Lauren Stokes (Ph.D., University of Chicago, 2016) is a historian of modern Germany, with a particular focus on migration and race in German history. She is currently at work on a book manuscript about “family reunification” for foreign workers in West Germany, one that explores the ways that regulation of the intimate sphere was linked to broader processes of labor migration, national identity formation, and European integration. She currently conducts research in German, Spanish, Italian, and Turkish.

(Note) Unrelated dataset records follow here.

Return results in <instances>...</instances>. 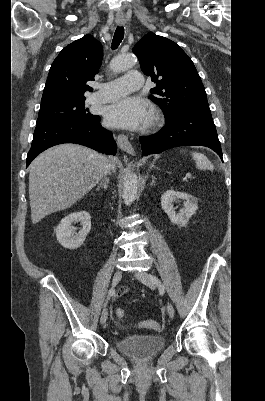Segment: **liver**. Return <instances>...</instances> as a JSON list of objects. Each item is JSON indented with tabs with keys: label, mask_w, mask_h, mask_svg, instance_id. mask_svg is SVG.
Returning <instances> with one entry per match:
<instances>
[{
	"label": "liver",
	"mask_w": 265,
	"mask_h": 401,
	"mask_svg": "<svg viewBox=\"0 0 265 401\" xmlns=\"http://www.w3.org/2000/svg\"><path fill=\"white\" fill-rule=\"evenodd\" d=\"M115 160H110L112 170H115ZM107 164L104 154L79 144H57L41 152L29 166L33 225L80 201L104 176Z\"/></svg>",
	"instance_id": "6515ba94"
}]
</instances>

Oya Topçuoğlu is Assistant Professor of Instruction in the Middle East and North African Languages Program at Northwestern University. She holds a Ph.D. in the Art and Archaeology of the Ancient Near East from the Department of Near Eastern Languages and Civilizations at the University of Chicago, and a BA in Ottoman History from Boğaziçi University in Istanbul. Dr. Topçuoğlu teaches on a range of subjects, including modern Turkish language and culture, and the history and archaeology of the Middle East. Dr. Topçuoğlu is an archaeologist by training, who specializes in the art, archaeology, and history of ancient Iraq, Syria, and Turkey. Her research addresses issues of social identity and cultural exchange, and the effects of political change and ideology on the material record of the ancient Middle East.

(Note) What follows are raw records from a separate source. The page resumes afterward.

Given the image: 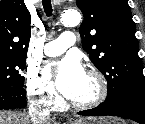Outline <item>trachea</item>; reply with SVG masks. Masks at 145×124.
Instances as JSON below:
<instances>
[{
  "mask_svg": "<svg viewBox=\"0 0 145 124\" xmlns=\"http://www.w3.org/2000/svg\"><path fill=\"white\" fill-rule=\"evenodd\" d=\"M43 7L45 10V13L47 14V16H51L52 14V6H51V1L50 0H43Z\"/></svg>",
  "mask_w": 145,
  "mask_h": 124,
  "instance_id": "trachea-1",
  "label": "trachea"
}]
</instances>
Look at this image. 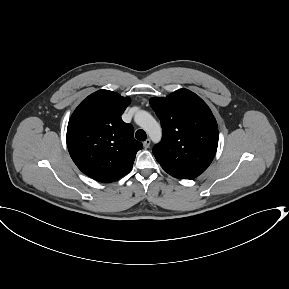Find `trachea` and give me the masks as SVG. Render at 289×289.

Dr. Jessica Winegar is Professor of Anthropology and Middle East and North African Studies at Northwestern University. She is the author of numerous articles on visual culture and politics in the Middle East that have appeared in publications such as American Ethnologist, Cultural Anthropology, Anthropological Quarterly, Middle East Journal of Culture and Communication, Review of Middle East Studies, Critical Interventions, Contemporary Practices, Middle East Report, Jadaliyya and ArteEast. Her book Creative Reckonings: The Politics of Art and Culture in Contemporary Egypt (Stanford, 2006), won the Albert Hourani award for best book in Middle East studies and the Arnold Rubin award for best book on African arts. She is also the co-author, with Lara Deeb, of Anthropology’s Politics: Discipline and Region through the Lens of the Middle East (Stanford, 2015). Dr. Winegar is the recipient of numerous grants for her research, including from the National Endowment for the Humanities, American Council of Learned Societies, Mellon Foundation, Social Science Research Council, and Fulbright.Emrah Yıldız is Crown Junior Chair in Middle East Studies and Assistant Professor of Anthropology at Northwestern University. He is a historically attuned cultural anthropologist, studying routes of religious, commercial and political mobility between Iran, Turkey and Syria. His research lies at the intersection of historiography and ethnography of borders and their states; anthropology of pilgrimage and visitation in Islam as well as the study of currencies and contraband commerce in political economy. The Wenner-Gren Foundation, Die Zeit Stiftung Bucerius Fellowship in Migration Studies, Cora Du Bois Charitable Trust, Harvard’s Center for Middle Eastern Studies and Northwestern’s Buffett Institute for Global Studies have supported his research and writing. A founding and former co-editor of Jadaliyya’s Turkey Page, Yıldız co-edited (with Anthony Alessandrini and Nazan Üstündag) the collection “Resistance Everywhere:” The Gezi Protests and Dissident Visions of Turkey (2014).